* _Extrait du texte_
Th. Dieu seul a l’avantage de n’avoir que des connaissances intuitives. Mais les âmes bienheureuses, quelque détachées qu’elles soient de ces corps grossiers, et les génies mêmes, quelque sublimes qu’soient, quoiqu’ils aient une connaissance plus intuitive que nous sans comparaison et.qu’ils voient souvent d’un coup d’œil ce que nous ne trouvons qu’à force de conséquences, après avoir employé du temps et de la peine, doivent trouver aussi des difficultés en leur chemin, sans quoi ils n’auraient point de plaisir de faire des découvertes, qui est un des plus grands. Et il faut toujours reconnaître qu’il y aura une infinité de vérités qui, leur sont cachées, ou tout à fait ou pour un temps, où il faut qu’ils arrivent à force de conséquences et par la démonstration ou même souvent par conjecture.

Ph. Donc ces génies ne sont que des animaux plus parfaits que nous, c’est comme si vous disiez avec l’Empereur de la lune que c’est tout comme ici.

* _Données fournies_
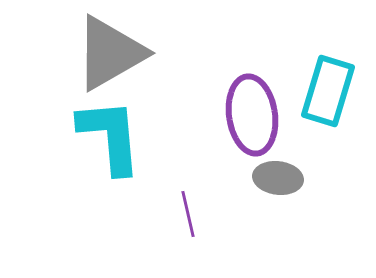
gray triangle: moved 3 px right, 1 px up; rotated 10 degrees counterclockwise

* _Consignes de travail_
1. D'après l'extrait du texte, à qui seul appartient l'avantage de n'avoir que des connaissances intuitives ?
2. Relevez dans l'extrait du texte tous les moyens par lesquels les génies doivent arriver aux vérités qui leur sont cachées.
3. Indiquez si chacune des affirmations suivantes s'accorde avec l'extrait du texte, en citant les mots qui en décident.
(a) Les génies voient souvent d'un coup d'œil ce que nous trouvons au prix d'un long raisonnement.
(b) Les génies ne rencontrent aucune difficulté sur leur chemin.
(c) Le plaisir de faire des découvertes est présenté comme l'un des plus grands.

* _Corrigé_
1. À Dieu seul.

2. À force de conséquences, par la démonstration, par conjecture.

3.
(a) Oui : « qu’ils voient souvent d’un coup d’œil ce que nous ne trouvons qu’à force de conséquences ».
(b) Non : « doivent trouver aussi des difficultés en leur chemin ».
(c) Oui : « de plaisir de faire des découvertes, qui est un des plus grands ».